Three students in the uniform of some lower school with foreign jackets of blue-black cloth set off with brass buttons, sat in a row on the opposite side. Each had a cap like a cadet's, with a gilt cherry-blossom on its front, and all watched Barbara movelessly. The man nearest her wore a round straw hat and horn spectacles. He was reading a vernacular newspaper, intoning under his breath with a monotonous sing-song, like the humming of a bumblebee. Between them a little boy sat on the edge of the seat, his clogs hanging from the thong between his bare toes, the sleeves of his kimono bulging with bundles. He stared as if hypnotized at a curl of Barbara's bronze hair which lay against the cushion. Once he stretched out a hand furtively to touch it, but drew it back hastily.

"If I could only talk to him!" Barbara exclaimed. "I want to know the language. Tell me, Patsy—how long did it take you to learn?"

"I?" cried Patricia in comical amazement. "Heavens and earth, I haven't learned it! I only know enough to badger the servants. You have to turn yourself inside out to think Japanese, and then stand on your head to talk it."

"Never mind, Barbara," said the bishop, looking up from his newspaper. "You can learn it if you insist on it. Haru would be a capital teacher—bless my soul, I believe I forgot to tell you about her!"

"Who is Haru?" asked Barbara.

"She's a young Japanese girl, the daughter of the old samurai who sold us the land for the Chapel. The family is a fine old one, but of frayed fortune. I was greatly interested in her, chiefly, perhaps, because she is a Christian. She became so with her father's consent, though he is a Buddhist. She isn't of the servant class, of course, but I thought—if you liked—she would make an ideal companion for you while you are learning Tokyo."

"I know Haru," said Patricia. "She's a dear! She's as pretty as a picture, and her English is too quaint!"
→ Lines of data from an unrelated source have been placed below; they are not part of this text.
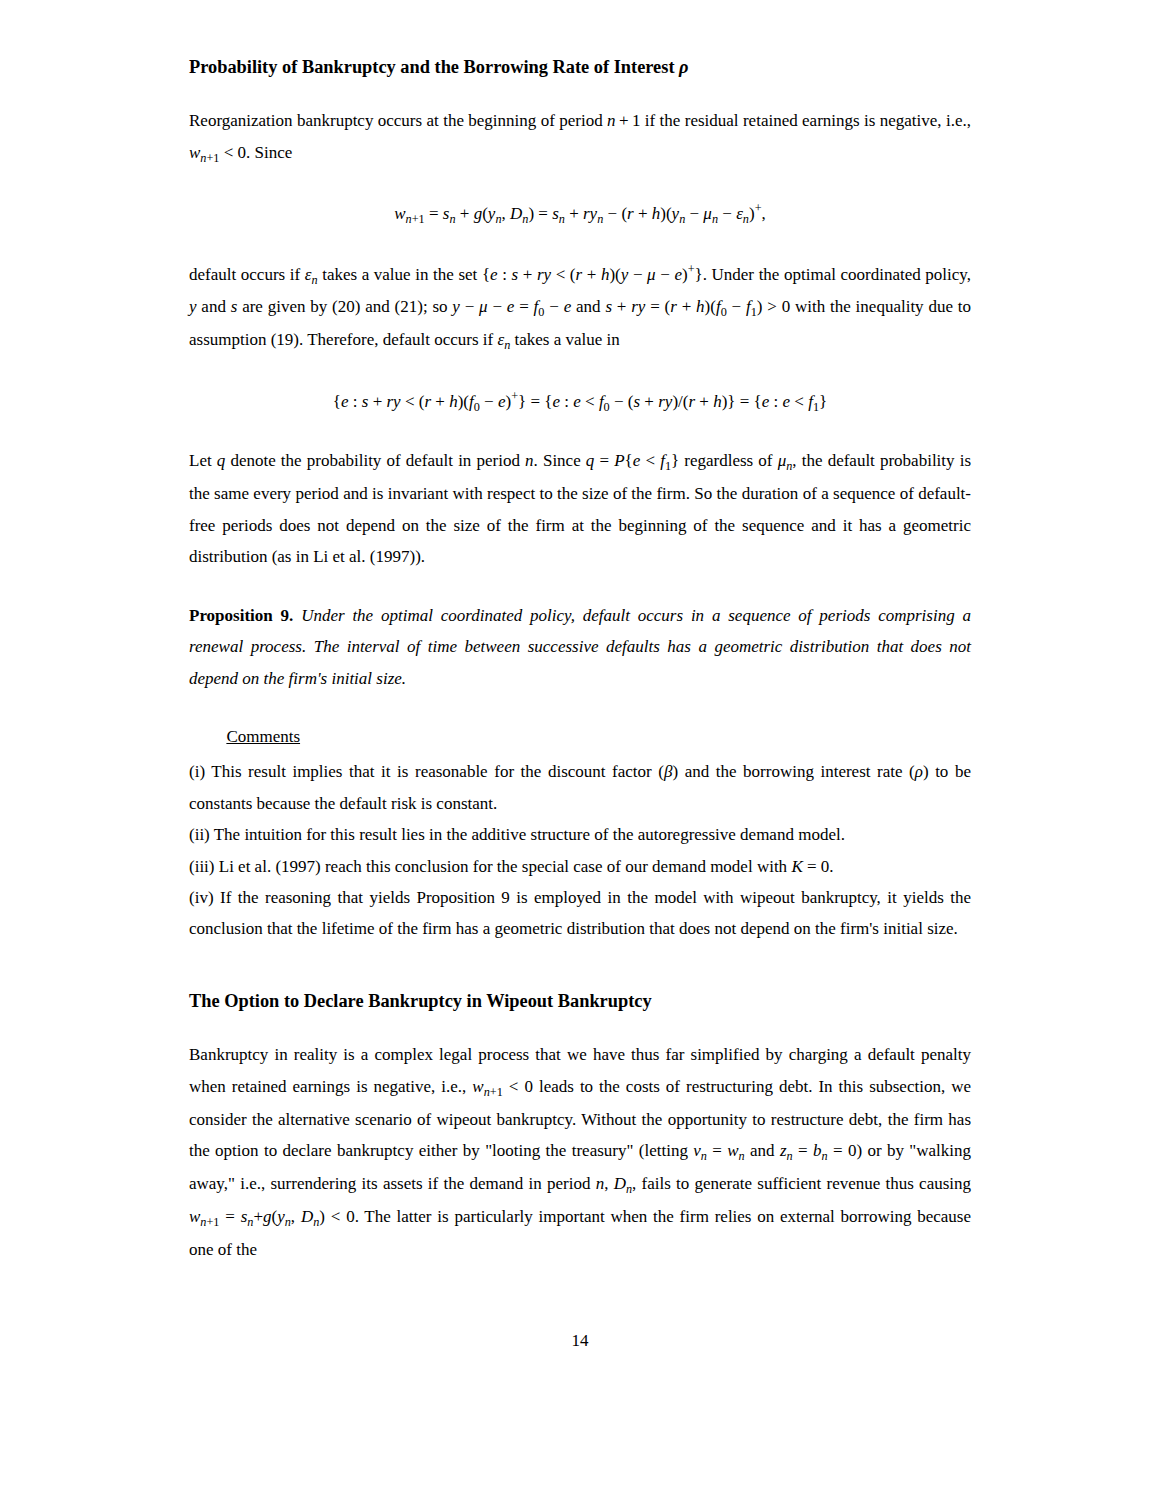Probability of Bankruptcy and the Borrowing Rate of Interest ρ
Reorganization bankruptcy occurs at the beginning of period n + 1 if the residual retained earnings is negative, i.e., wn+1 < 0. Since
wn+1 = sn + g(yn, Dn) = sn + ryn − (r + h)(yn − μn − εn)+,
default occurs if εn takes a value in the set {e : s + ry < (r + h)(y − μ − e)+}. Under the optimal coordinated policy, y and s are given by (20) and (21); so y − μ − e = f0 − e and s + ry = (r + h)(f0 − f1) > 0 with the inequality due to assumption (19). Therefore, default occurs if εn takes a value in
{e : s + ry < (r + h)(f0 − e)+} = {e : e < f0 − (s + ry)/(r + h)} = {e : e < f1}
Let q denote the probability of default in period n. Since q = P{e < f1} regardless of μn, the default probability is the same every period and is invariant with respect to the size of the firm. So the duration of a sequence of default-free periods does not depend on the size of the firm at the beginning of the sequence and it has a geometric distribution (as in Li et al. (1997)).
Proposition 9. Under the optimal coordinated policy, default occurs in a sequence of periods comprising a renewal process. The interval of time between successive defaults has a geometric distribution that does not depend on the firm's initial size.
Comments
(i) This result implies that it is reasonable for the discount factor (β) and the borrowing interest rate (ρ) to be constants because the default risk is constant.
(ii) The intuition for this result lies in the additive structure of the autoregressive demand model.
(iii) Li et al. (1997) reach this conclusion for the special case of our demand model with K = 0.
(iv) If the reasoning that yields Proposition 9 is employed in the model with wipeout bankruptcy, it yields the conclusion that the lifetime of the firm has a geometric distribution that does not depend on the firm's initial size.
The Option to Declare Bankruptcy in Wipeout Bankruptcy
Bankruptcy in reality is a complex legal process that we have thus far simplified by charging a default penalty when retained earnings is negative, i.e., wn+1 < 0 leads to the costs of restructuring debt. In this subsection, we consider the alternative scenario of wipeout bankruptcy. Without the opportunity to restructure debt, the firm has the option to declare bankruptcy either by "looting the treasury" (letting vn = wn and zn = bn = 0) or by "walking away," i.e., surrendering its assets if the demand in period n, Dn, fails to generate sufficient revenue thus causing wn+1 = sn+g(yn, Dn) < 0. The latter is particularly important when the firm relies on external borrowing because one of the
14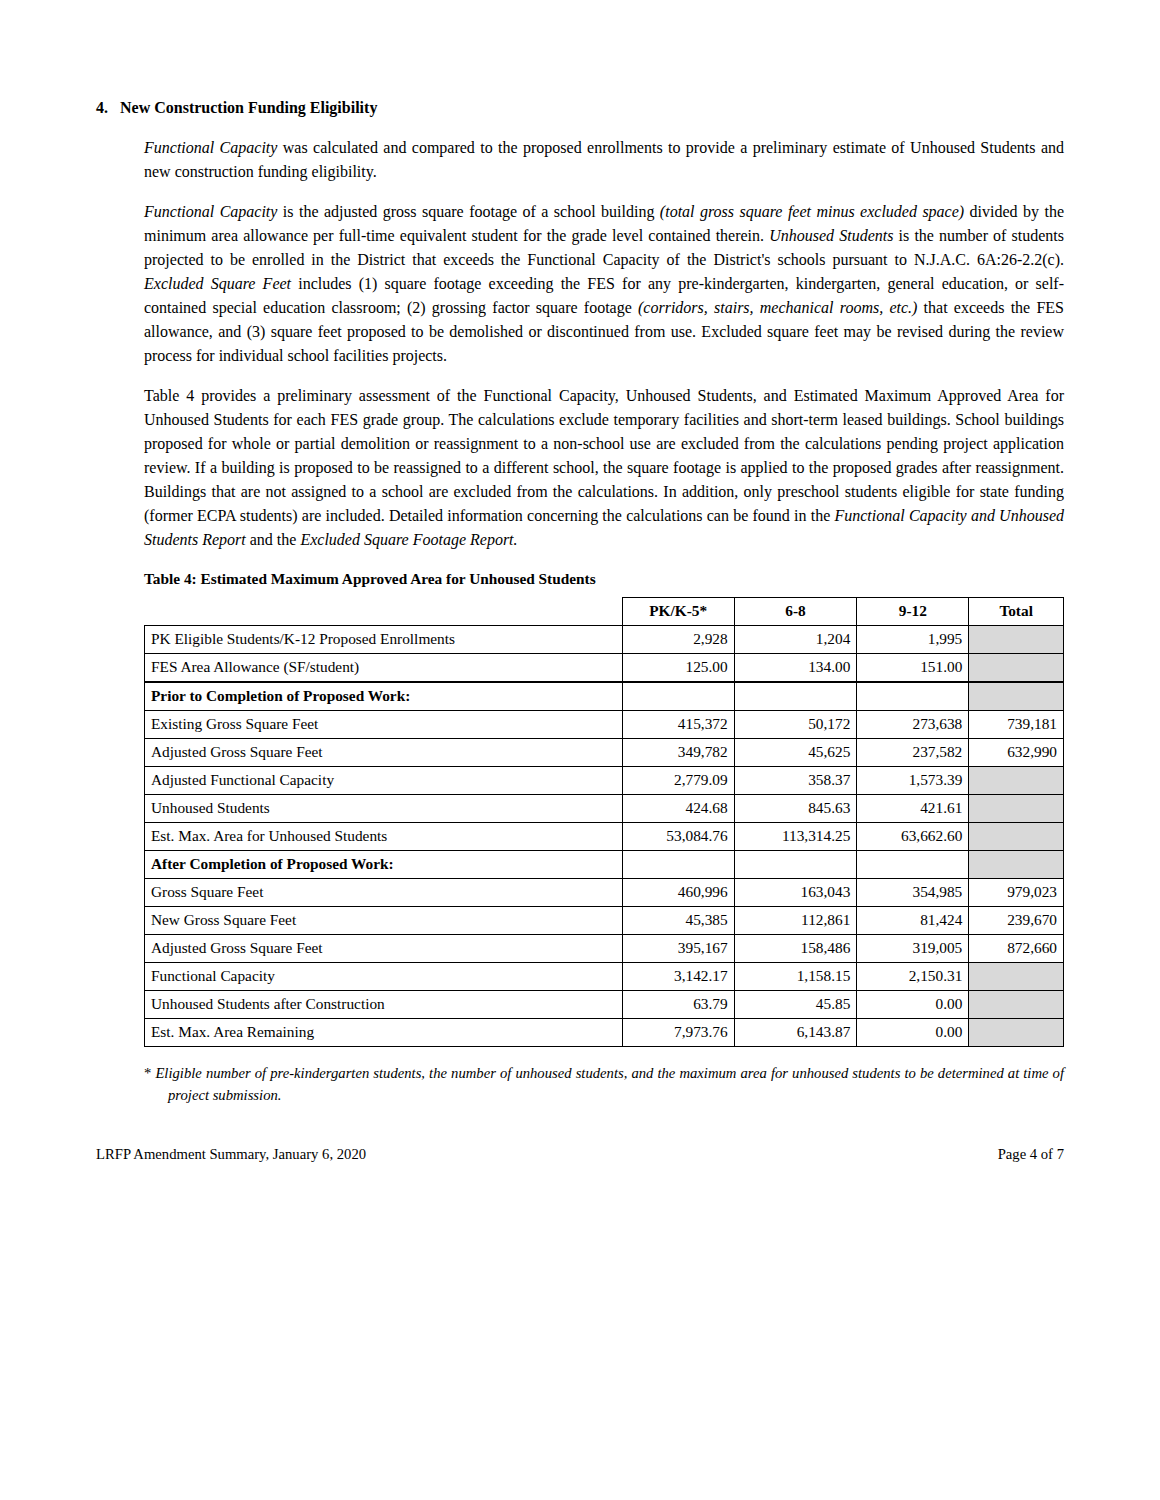4. New Construction Funding Eligibility
Functional Capacity was calculated and compared to the proposed enrollments to provide a preliminary estimate of Unhoused Students and new construction funding eligibility.
Functional Capacity is the adjusted gross square footage of a school building (total gross square feet minus excluded space) divided by the minimum area allowance per full-time equivalent student for the grade level contained therein. Unhoused Students is the number of students projected to be enrolled in the District that exceeds the Functional Capacity of the District's schools pursuant to N.J.A.C. 6A:26-2.2(c). Excluded Square Feet includes (1) square footage exceeding the FES for any pre-kindergarten, kindergarten, general education, or self-contained special education classroom; (2) grossing factor square footage (corridors, stairs, mechanical rooms, etc.) that exceeds the FES allowance, and (3) square feet proposed to be demolished or discontinued from use. Excluded square feet may be revised during the review process for individual school facilities projects.
Table 4 provides a preliminary assessment of the Functional Capacity, Unhoused Students, and Estimated Maximum Approved Area for Unhoused Students for each FES grade group. The calculations exclude temporary facilities and short-term leased buildings. School buildings proposed for whole or partial demolition or reassignment to a non-school use are excluded from the calculations pending project application review. If a building is proposed to be reassigned to a different school, the square footage is applied to the proposed grades after reassignment. Buildings that are not assigned to a school are excluded from the calculations. In addition, only preschool students eligible for state funding (former ECPA students) are included. Detailed information concerning the calculations can be found in the Functional Capacity and Unhoused Students Report and the Excluded Square Footage Report.
Table 4: Estimated Maximum Approved Area for Unhoused Students
| | PK/K-5* | 6-8 | 9-12 | Total |
| --- | --- | --- | --- | --- |
| PK Eligible Students/K-12 Proposed Enrollments | 2,928 | 1,204 | 1,995 | |
| FES Area Allowance (SF/student) | 125.00 | 134.00 | 151.00 | |
| Prior to Completion of Proposed Work: | | | | |
| Existing Gross Square Feet | 415,372 | 50,172 | 273,638 | 739,181 |
| Adjusted Gross Square Feet | 349,782 | 45,625 | 237,582 | 632,990 |
| Adjusted Functional Capacity | 2,779.09 | 358.37 | 1,573.39 | |
| Unhoused Students | 424.68 | 845.63 | 421.61 | |
| Est. Max. Area for Unhoused Students | 53,084.76 | 113,314.25 | 63,662.60 | |
| After Completion of Proposed Work: | | | | |
| Gross Square Feet | 460,996 | 163,043 | 354,985 | 979,023 |
| New Gross Square Feet | 45,385 | 112,861 | 81,424 | 239,670 |
| Adjusted Gross Square Feet | 395,167 | 158,486 | 319,005 | 872,660 |
| Functional Capacity | 3,142.17 | 1,158.15 | 2,150.31 | |
| Unhoused Students after Construction | 63.79 | 45.85 | 0.00 | |
| Est. Max. Area Remaining | 7,973.76 | 6,143.87 | 0.00 | |
* Eligible number of pre-kindergarten students, the number of unhoused students, and the maximum area for unhoused students to be determined at time of project submission.
LRFP Amendment Summary, January 6, 2020 Page 4 of 7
"It would be lovely to have her," Barbara answered. "You're a very thoughtful man, Uncle Arthur. Are you sure she'll want to?"

"I'll send her a note and ask her to come to you at the Embassy this evening. Then—all aboard for the Japanese lessons!"

"No such wisdom for me, thank you," said Patricia. "I prefer to take mine in through the pores. All the Japanese officials speak English anyway, just as much as the diplomatic corps. By the way, there's Count Voynich, the Servian Chargé." She nodded toward the farther end of the carriage where a bored-looking European plaintively regarded the landscape through a monocle. "He's nice," she added reflectively, "but he's a dyspeptic. I caught him one night at a dinner dropping a capsule into his soup. He has a cabinet with three hundred Japanese nets'kés—they're the little ivory carvings on the strings of tobacco-pouches. He didn't speak to me for a month once because I said it looked like a dental exhibition. Almost every secretary has a fad, and that's his. Ours has an aëroplane. He practises on it nearly every day on the parade-ground. The pudgy woman in the other corner with a cockatoo in her hat is Mrs. Sturgis, the wife of the big exporter. She wears red French heels and calls her husband 'papa'."